We sought to address the potentially controversial assertion that racially-driven disparities in surgical care are related to poor cross-cultural communication between surgeons and patients through an educational initiative known as the Provider Awareness and Cultural Dexterity Toolkit for Surgeons (PACTS) Project. In conjunction with our colleagues at Massachusetts General Hospital and Beth Israel Deaconess Hospital, we are currently in the process of delivering a series of four interactive, experiential learning sessions to the general surgery residents at each of the three Harvard Medical School-affiliated institutions. We’re focused on teaching skills that are central to cultural dexterity, or the adept use of mental and physical skills to adapt to unique patients and contexts.

Truthfully, I had no preconceived notions about how the residents would respond to the concept of cultural dexterity. I assumed that most surgical residents were at least peripherally aware of the fact that there are sociocultural nuances associated with treating patients from diverse backgrounds, and that there are differences in health care access and quality along racial lines, but beyond that, I could not predict how our efforts to teach cultural dexterity would be received.

What we’ve encountered thus far is an enthusiastic, unanimous acknowledgement that the current system is inadequate. All participants, regardless of their level of training, have agreed that the lack of structured cultural dexterity training often impairs their ability to build trust, establish rapport and engage in patient-centered care with patients whose cultural practices are unfamiliar. In a striking example of how experiential learning can foster empathy, surgical residents from all three institutions were asked to play the part of a medical interpreter, responsible for repeating the dialogue verbatim (in English) bi-directionally between the English-speaking “surgeon” and the fictionally non-English-speaking “patient,” a deceptively straightforward assignment that had intriguing—and occasionally comical—results. As the role-play scenario progressed, the resident portraying the interpreter would inevitably feel compelled to ask his or her “surgeon” colleague to slow down and give the “interpreter” time to convey smaller, more manageable packets of information. All the residents who played the role of the interpreter eloquently described the unique challenge of recalling and repeating the words accurately without adding their own embellishments.

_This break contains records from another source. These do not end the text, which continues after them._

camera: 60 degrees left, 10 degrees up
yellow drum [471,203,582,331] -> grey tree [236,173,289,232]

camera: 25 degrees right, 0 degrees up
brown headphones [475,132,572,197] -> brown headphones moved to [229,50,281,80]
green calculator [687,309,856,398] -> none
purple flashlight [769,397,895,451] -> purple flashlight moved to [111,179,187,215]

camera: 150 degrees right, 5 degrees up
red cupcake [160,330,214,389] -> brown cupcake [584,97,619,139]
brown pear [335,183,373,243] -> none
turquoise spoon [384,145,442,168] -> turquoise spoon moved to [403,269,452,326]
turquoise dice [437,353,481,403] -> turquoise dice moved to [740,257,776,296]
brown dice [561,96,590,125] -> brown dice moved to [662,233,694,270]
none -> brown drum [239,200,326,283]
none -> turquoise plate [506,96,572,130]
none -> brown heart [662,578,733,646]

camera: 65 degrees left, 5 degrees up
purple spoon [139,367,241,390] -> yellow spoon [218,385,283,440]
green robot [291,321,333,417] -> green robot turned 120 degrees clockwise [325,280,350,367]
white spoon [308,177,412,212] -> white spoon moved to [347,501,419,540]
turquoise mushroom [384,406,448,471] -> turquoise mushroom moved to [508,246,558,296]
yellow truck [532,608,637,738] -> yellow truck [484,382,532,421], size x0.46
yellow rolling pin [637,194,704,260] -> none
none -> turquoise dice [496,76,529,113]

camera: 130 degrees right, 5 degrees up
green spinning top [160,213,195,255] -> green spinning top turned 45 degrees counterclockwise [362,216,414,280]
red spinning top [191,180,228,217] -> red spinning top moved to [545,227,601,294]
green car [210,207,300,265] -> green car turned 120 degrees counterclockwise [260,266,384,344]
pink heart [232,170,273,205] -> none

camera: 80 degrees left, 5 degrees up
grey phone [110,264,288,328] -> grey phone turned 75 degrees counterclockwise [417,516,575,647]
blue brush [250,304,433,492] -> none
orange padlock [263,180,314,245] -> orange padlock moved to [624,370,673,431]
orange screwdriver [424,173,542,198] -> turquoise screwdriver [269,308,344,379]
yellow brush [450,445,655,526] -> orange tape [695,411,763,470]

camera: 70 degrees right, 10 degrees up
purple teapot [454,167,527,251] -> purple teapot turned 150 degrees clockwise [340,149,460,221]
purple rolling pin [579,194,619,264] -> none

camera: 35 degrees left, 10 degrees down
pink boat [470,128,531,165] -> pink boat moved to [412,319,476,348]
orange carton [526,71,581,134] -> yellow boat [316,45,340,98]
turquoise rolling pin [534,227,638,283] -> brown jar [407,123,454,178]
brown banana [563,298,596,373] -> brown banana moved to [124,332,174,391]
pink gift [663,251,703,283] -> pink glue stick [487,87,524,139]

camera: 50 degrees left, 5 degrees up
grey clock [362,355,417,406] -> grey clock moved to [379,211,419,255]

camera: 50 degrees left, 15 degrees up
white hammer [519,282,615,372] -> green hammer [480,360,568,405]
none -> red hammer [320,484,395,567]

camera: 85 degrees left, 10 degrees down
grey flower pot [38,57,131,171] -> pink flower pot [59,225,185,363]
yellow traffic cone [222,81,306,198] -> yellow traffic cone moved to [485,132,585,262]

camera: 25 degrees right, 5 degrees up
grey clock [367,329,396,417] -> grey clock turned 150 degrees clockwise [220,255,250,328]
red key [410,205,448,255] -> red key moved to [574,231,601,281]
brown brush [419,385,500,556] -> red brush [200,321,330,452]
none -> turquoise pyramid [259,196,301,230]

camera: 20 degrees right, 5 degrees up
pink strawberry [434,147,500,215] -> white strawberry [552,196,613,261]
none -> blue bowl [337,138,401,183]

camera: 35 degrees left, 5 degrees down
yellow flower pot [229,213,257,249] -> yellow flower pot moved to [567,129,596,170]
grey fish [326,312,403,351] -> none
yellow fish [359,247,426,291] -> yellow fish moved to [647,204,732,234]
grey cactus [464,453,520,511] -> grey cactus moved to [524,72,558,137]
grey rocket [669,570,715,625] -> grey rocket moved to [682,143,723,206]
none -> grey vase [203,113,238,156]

Many residents—even those who had professional experiences of their own as medical interpreters–expressed a newfound appreciation for the interpreter’s important role as a member of the care team.

At one of our first sessions in January, an intern astutely remarked that developing cultural dexterity means realizing that, when it comes to taking care of a diverse patient population, “it’s not about you.” Her point, which resonated powerfully not only with the other participants but also with our study team, was that the humility and desire to do our due diligence for all of our patients is a virtue of our profession that we must constantly fight for, against the barrage of personal stressors and disillusionment that can afflict us over time.

As surgeons must learn principles of tissue-handling and hemostasis, we must also be taught to apply a specific set of principles to understand and address culturally-relevant situations that arise in our practice. We often speak of the importance of practicing surgical techniques to enhance our manual dexterity, which allows us to perform increasingly challenging surgical maneuvers as our skills improve. Developing cultural dexterity will allow us to approach our increasingly diverse population of patients from a perspective that promotes compassion, understanding and individual empowerment.